For a complete answer, I refer you to that of @HagenvonEitzen. But I personally like to think of things in a maximally computational way. Just for the question of knowing the $\mathbb Q_p$ is closed under the operation of multiplicative inverse, let me offer the following, which uses strongly, however, the fact that $\mathbb Q_p$ is complete in the $|\bullet|_p$-topology.

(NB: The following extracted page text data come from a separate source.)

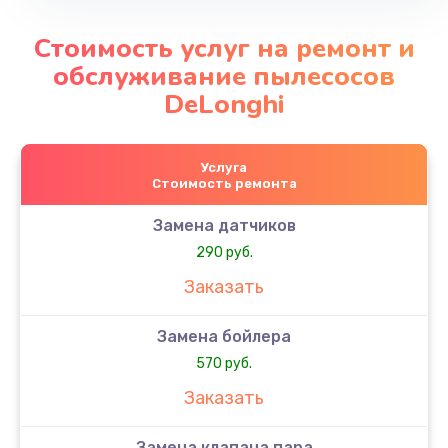
Стоимость услуг на ремонт и
обслуживание пылесосов
DeLonghi
Услуга
Стоимость ремонта
Замена датчиков
290 руб.
Заказать
Замена бойлера
570 руб.
Заказать
Замена клапана пара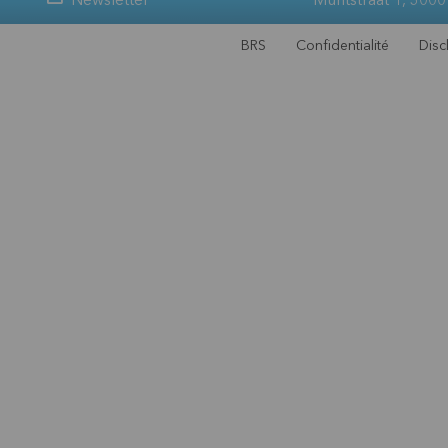
Newsletter
Muntstraat 1, 3000
BRS
Confidentialité
Disc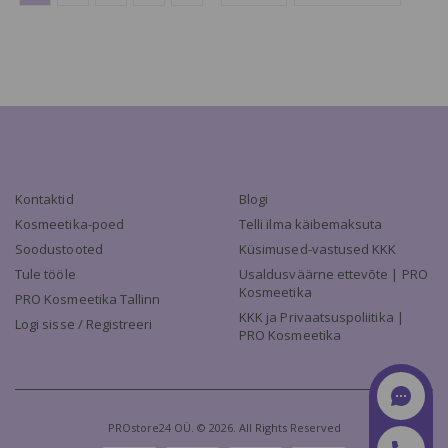
Kontaktid
Blogi
Kosmeetika-poed
Telli ilma käibemaksuta
Soodustooted
Küsimused-vastused KKK
Tule tööle
Usaldusväärne ettevõte | PRO
Kosmeetika
PRO Kosmeetika Tallinn
KKK ja Privaatsuspoliitika |
Logi sisse / Registreeri
PRO Kosmeetika
PROstore24 OÜ. © 2026. All Rights Reserved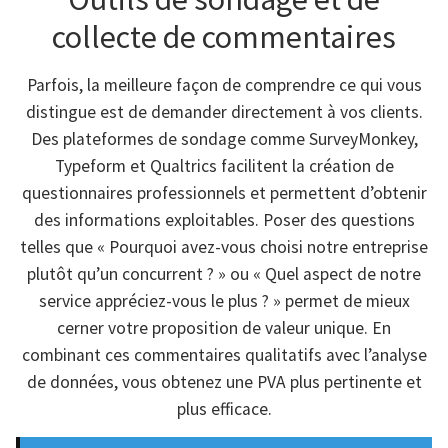
collecte de commentaires
Parfois, la meilleure façon de comprendre ce qui vous
distingue est de demander directement à vos clients.
Des plateformes de sondage comme SurveyMonkey,
Typeform et Qualtrics facilitent la création de
questionnaires professionnels et permettent d’obtenir
des informations exploitables. Poser des questions
telles que « Pourquoi avez-vous choisi notre entreprise
plutôt qu’un concurrent ? » ou « Quel aspect de notre
service appréciez-vous le plus ? » permet de mieux
cerner votre proposition de valeur unique. En
combinant ces commentaires qualitatifs avec l’analyse
de données, vous obtenez une PVA plus pertinente et
plus efficace.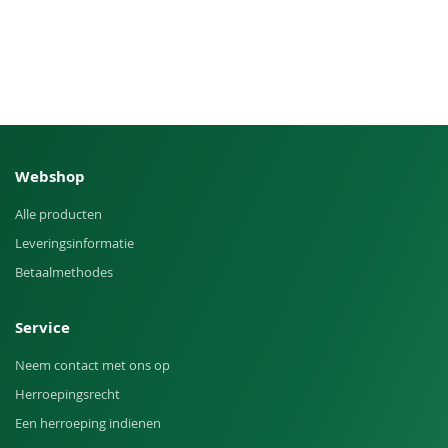
Webshop
Alle producten
Leveringsinformatie
Betaalmethodes
Service
Neem contact met ons op
Herroepingsrecht
Een herroeping indienen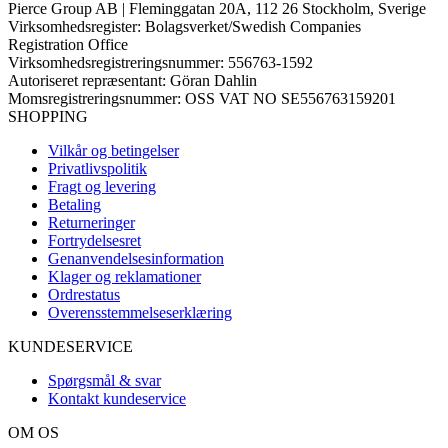
Pierce Group AB | Fleminggatan 20A, 112 26 Stockholm, Sverige
Virksomhedsregister: Bolagsverket/Swedish Companies
Registration Office
Virksomhedsregistreringsnummer: 556763-1592
Autoriseret repræsentant: Göran Dahlin
Momsregistreringsnummer: OSS VAT NO SE556763159201
SHOPPING
Vilkår og betingelser
Privatlivspolitik
Fragt og levering
Betaling
Returneringer
Fortrydelsesret
Genanvendelsesinformation
Klager og reklamationer
Ordrestatus
Overensstemmelseserklæring
KUNDESERVICE
Spørgsmål & svar
Kontakt kundeservice
OM OS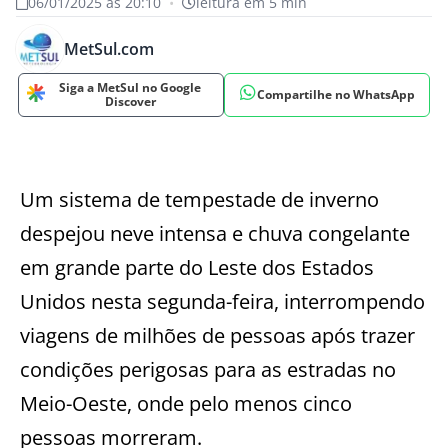
06/01/2025 às 20:10
•
leitura em 5 min
MetSul.com
Siga a MetSul no Google
Compartilhe no WhatsApp
Discover
Um sistema de tempestade de inverno
despejou neve intensa e chuva congelante
em grande parte do Leste dos Estados
Unidos nesta segunda-feira, interrompendo
viagens de milhões de pessoas após trazer
condições perigosas para as estradas no
Meio-Oeste, onde pelo menos cinco
pessoas morreram.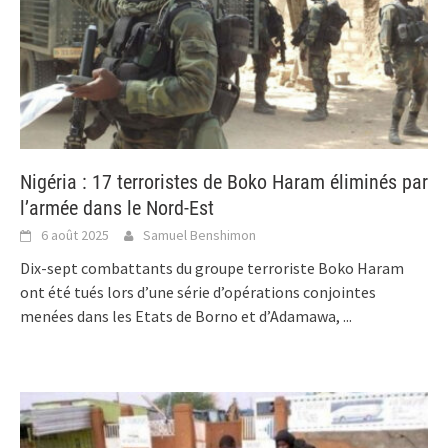
Nigéria : 17 terroristes de Boko Haram éliminés par
l’armée dans le Nord-Est
6 août 2025
Samuel Benshimon
Dix-sept combattants du groupe terroriste Boko Haram
ont été tués lors d’une série d’opérations conjointes
menées dans les Etats de Borno et d’Adamawa,
...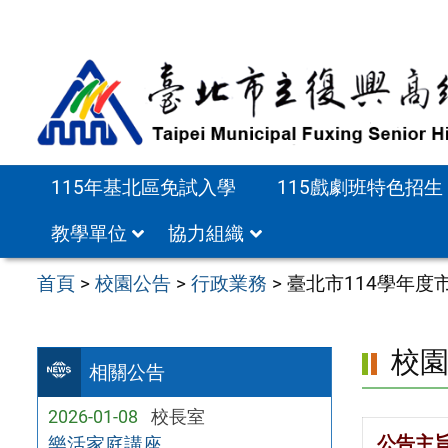
跳
至
主
要
內
容
115年基北區免試入學
115戲劇班特色招生
區
教學單位
協力組織
首頁
>
校園公告
>
行政業務
>
臺北市114學年
校
相關公告
2026-01-08
校長室
公告主
樂活家庭講座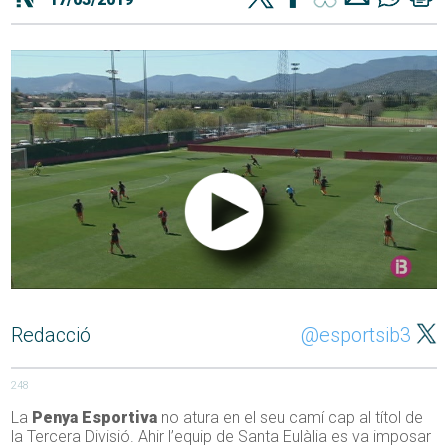
Redacció
@esportsib3
248
La
Penya Esportiva
no atura en el seu camí cap al títol de
la Tercera Divisió. Ahir l’equip de Santa Eulàlia es va imposar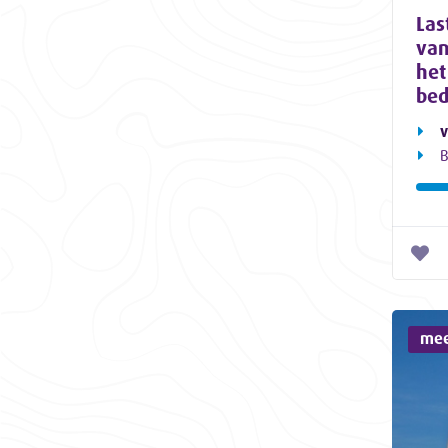
Las
van
het
bed
v
B
mee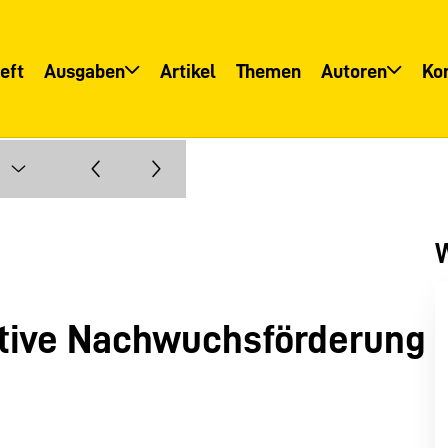
eft
Ausgaben
Artikel
Themen
Autoren
Ko
Übersicht
Übersicht
Informationsservice
Autoreninfo
W
ktive Nachwuchsförderung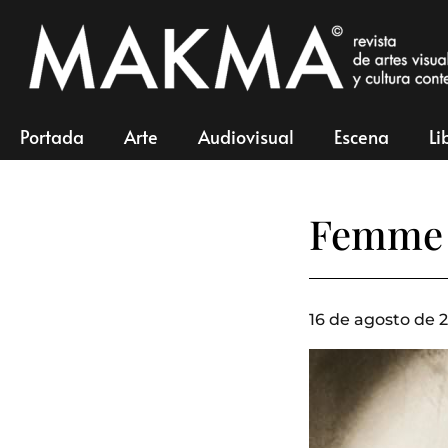
Portada
Arte
Audiovisual
Escena
Li
Femme 
16 de agosto de 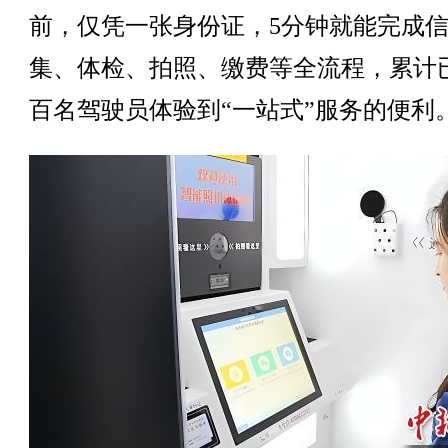
前，仅凭一张身份证，5分钟就能完成
集、体检、拍照、缴费等全流程，累计
百名驾驶员体验到“一站式”服务的便利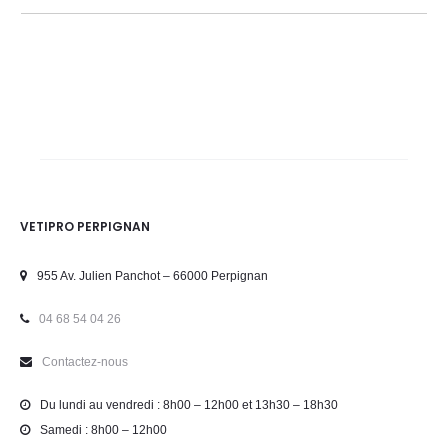
VETIPRO PERPIGNAN
955 Av. Julien Panchot – 66000 Perpignan
04 68 54 04 26
Contactez-nous
Du lundi au vendredi : 8h00 – 12h00 et 13h30 – 18h30
Samedi : 8h00 – 12h00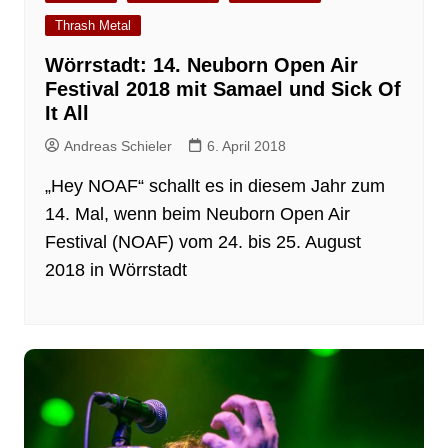
Thrash Metal
Wörrstadt: 14. Neuborn Open Air
Festival 2018 mit Samael und Sick Of
It All
Andreas Schieler
6. April 2018
„Hey NOAF“ schallt es in diesem Jahr zum
14. Mal, wenn beim Neuborn Open Air
Festival (NOAF) vom 24. bis 25. August
2018 in Wörrstadt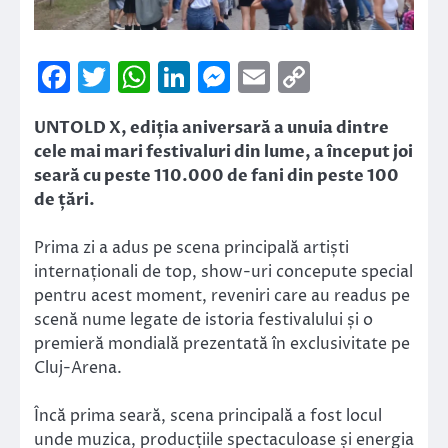
Facebook
Twitter
WhatsApp
LinkedIn
Messenger
Email
Copy
Link
UNTOLD X, ediția aniversară a unuia dintre
cele mai mari festivaluri din lume, a început joi
seară cu peste 110.000 de fani din peste 100
de țări.
Prima zi a adus pe scena principală artiști
internaționali de top, show-uri concepute special
pentru acest moment, reveniri care au readus pe
scenă nume legate de istoria festivalului și o
premieră mondială prezentată în exclusivitate pe
Cluj-Arena.
Încă prima seară, scena principală a fost locul
unde muzica, producțiile spectaculoase și energia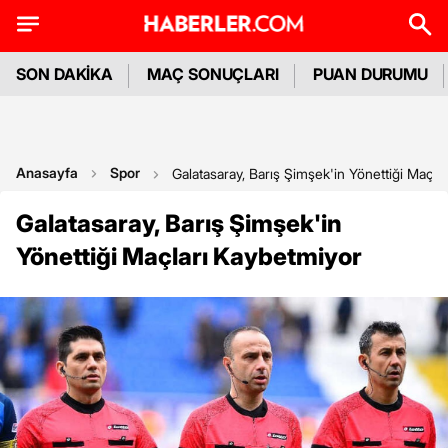
SON DAKİKA
MAÇ SONUÇLARI
PUAN DURUMU
Anasayfa
Spor
Galatasaray, Barış Şimşek'in Yönettiği Maçla
Galatasaray, Barış Şimşek'in
Yönettiği Maçları Kaybetmiyor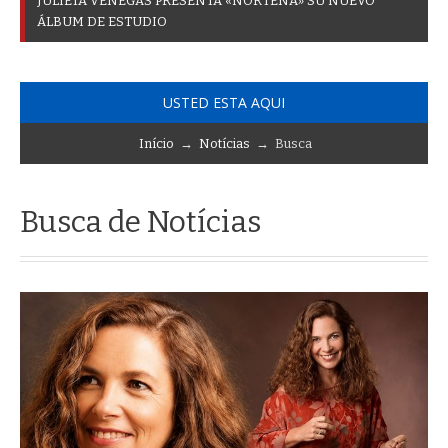
J
U
L
I
E
T
A
V
E
N
E
G
A
S
P
R
E
S
E
N
T
A
«
N
O
R
T
E
Ñ
A
»
S
U
N
U
E
V
O
Á
L
B
U
M
D
E
E
S
T
U
D
I
O
USTED ESTA AQUI
Início
→
Notícias
→ Busca
Busca de Notícias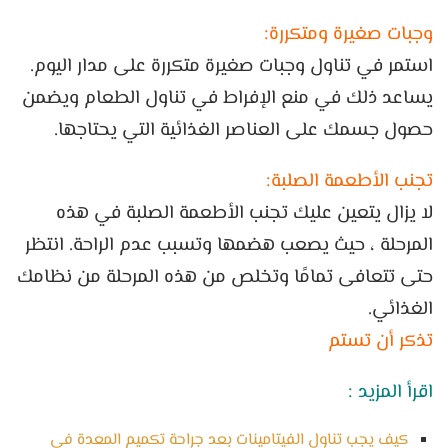
وجبات صغيرة ومتكررة:
استمر في تناول وجبات صغيرة متكررة على مدار اليوم.
يساعد ذلك في منع الإفراط في تناول الطعام ويضمن
حصول جسمك على العناصر الغذائية التي يحتاجها.
تجنب الأطعمة الصلبة:
لا يزال يتعين عليك تجنب الأطعمة الصلبة في هذه
المرحلة ، حيث يصعب هضمها وتسبب عدم الراحة. انتظر
حتى تتعافى تمامًا وتخلص من هذه المرحلة من نظامك
الغذائي.
تذكر أن تستم
اقرأ المزيد :
كيف يجب تناول الفيتامينات بعد جراحة تكميم المعدة في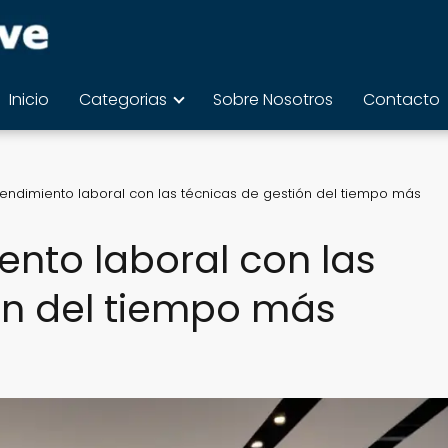
Inicio
Categorias
Sobre Nosotros
Contacto
rendimiento laboral con las técnicas de gestión del tiempo más
ento laboral con las
ón del tiempo más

Any nonzero $z\in \mathbb Q_p$ can be written in form $z=p^nz_0$, where $|z_0|_p=1$, or as we say, $z_0$ is a $p$-adic unit. Clearly it’s enough to show that $z_0$ has a reciprocal in $\mathbb Q_p$. I’ll do this first for the case that $\big|z_0-1\big|_p<1$. But $$ 1/z_0=\frac1{1-(1-z_0)}=\sum_{i-0}^\infty(1-z_0)^i\,, $$ a convergent series. The remaining case is that $z_0\equiv m\pmod p$, for an integer $m$ prime to $p$. Then there’s $n$ with $mn\equiv1\pmod p$, and it’s enough to find the reciprocal of $z_1=nz_0\equiv1\pmod p$, since $z_0^{-1}=nz_1^{-1}$.